Polícia monta força-tarefa para investigar morte de dois agentes prisionais em Anápolis

Suspeita é que haja relação entre os crimes. Servidores cobram mais segurança e estrutura de trabalho

12/01/2018 - 21:34 hs
Foto: (Reprodução/TV Anhanguera)
Polícia monta força-tarefa para investigar morte de dois agentes prisionais em Anápolis
Agentes prisionais Eduardo e Ednaldo foram mortos a tiros em Anápolis

A Polícia Civil montou uma força-tarefa para investigar a morte de dois agentes prisionais em Anápolis. A suspeita é que haja relação entre os crimes. Servidores cobram mais estrutura de trabalho e segurança nas cadeias.

“Isso é um ataque ao estado, por isso determinamos essa força-tarefa no sentido de elucidarmos e darmos uma resposta o mais rápido possível para a sociedade”, disse o delegado-geral Álvaro Cassio dos Santos.

O agente prisional Eduardo Barbosa dos Santos, de 34 anos, foi morto a tiros quando chegava em casa do trabalho na terça-feira (2). Segundo a Polícia Civil, os autores chegaram em um carro fechando o veículo da vítima e atiraram mais de 20 vezes.

No mesmo dia, o também agente prisional Ednaldo Monteiro foi morto a tiros após comprar flores para o velório do colega de trabalho morto horas antes. Imagens de uma câmera de segurança mostram que, assim que a vítima entra no carro, três homens descem de outro veículo e atiram várias vezes.

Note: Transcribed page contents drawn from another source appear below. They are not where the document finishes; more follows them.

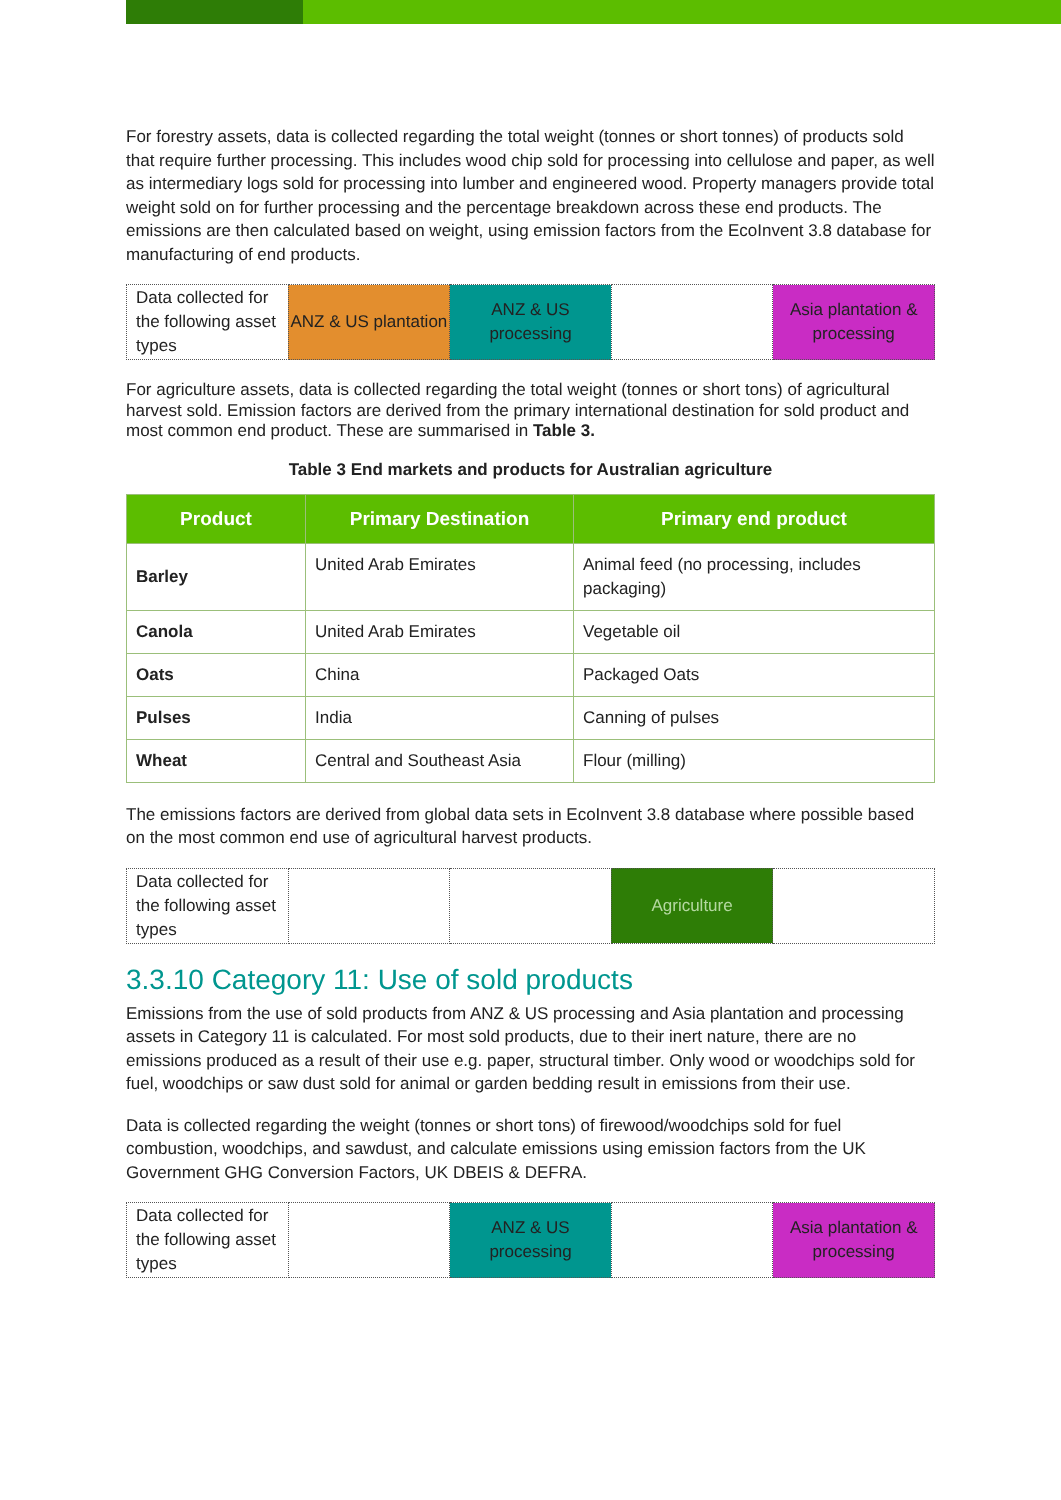For forestry assets, data is collected regarding the total weight (tonnes or short tonnes) of products sold that require further processing. This includes wood chip sold for processing into cellulose and paper, as well as intermediary logs sold for processing into lumber and engineered wood. Property managers provide total weight sold on for further processing and the percentage breakdown across these end products. The emissions are then calculated based on weight, using emission factors from the EcoInvent 3.8 database for manufacturing of end products.
| Data collected for the following asset types | ANZ & US plantation | ANZ & US processing | | Asia plantation & processing |
For agriculture assets, data is collected regarding the total weight (tonnes or short tons) of agricultural harvest sold. Emission factors are derived from the primary international destination for sold product and most common end product. These are summarised in Table 3.
Table 3 End markets and products for Australian agriculture
| Product | Primary Destination | Primary end product |
| --- | --- | --- |
| Barley | United Arab Emirates | Animal feed (no processing, includes packaging) |
| Canola | United Arab Emirates | Vegetable oil |
| Oats | China | Packaged Oats |
| Pulses | India | Canning of pulses |
| Wheat | Central and Southeast Asia | Flour (milling) |
The emissions factors are derived from global data sets in EcoInvent 3.8 database where possible based on the most common end use of agricultural harvest products.
| Data collected for the following asset types | | | Agriculture | |
3.3.10 Category 11: Use of sold products
Emissions from the use of sold products from ANZ & US processing and Asia plantation and processing assets in Category 11 is calculated. For most sold products, due to their inert nature, there are no emissions produced as a result of their use e.g. paper, structural timber. Only wood or woodchips sold for fuel, woodchips or saw dust sold for animal or garden bedding result in emissions from their use.
Data is collected regarding the weight (tonnes or short tons) of firewood/woodchips sold for fuel combustion, woodchips, and sawdust, and calculate emissions using emission factors from the UK Government GHG Conversion Factors, UK DBEIS & DEFRA.
| Data collected for the following asset types | | ANZ & US processing | | Asia plantation & processing |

Monteiro era supervisor de segurança da Unidade Prisional de Anápolis, mas foi afastado do cargo após ser preso em novembro durante a segunda fase da Operação Regalia, realizada pelo Ministério Público de Goiás (MP-GO). Segundo os promotores, ele e outros servidores recebiam propina em troca de regalias aos detentos. Em dezembro, a vítima conseguiu a liberdade provisória.

Além dos servidores, um detento foi assassinado dentro do presídio na quarta-feira (4). A suspeita é que a morte foi causada por uma rixa entre os internos. Sandoval de Jesus, de 50 anos cumpria pena a sete anos por feminicídio e foi golpeado com uma arma artesanal.

”Sofreu golpes de arma branca e veio a morrer no corredor. O pessoal ainda arrastou e colocou nesse saguão”, disse o perito criminal Wigney Gustavo Costa.

Falta de segurança

Servidores do sistema prisional protestaram em várias cidades contra a falta de estrutura de trabalho e segurança.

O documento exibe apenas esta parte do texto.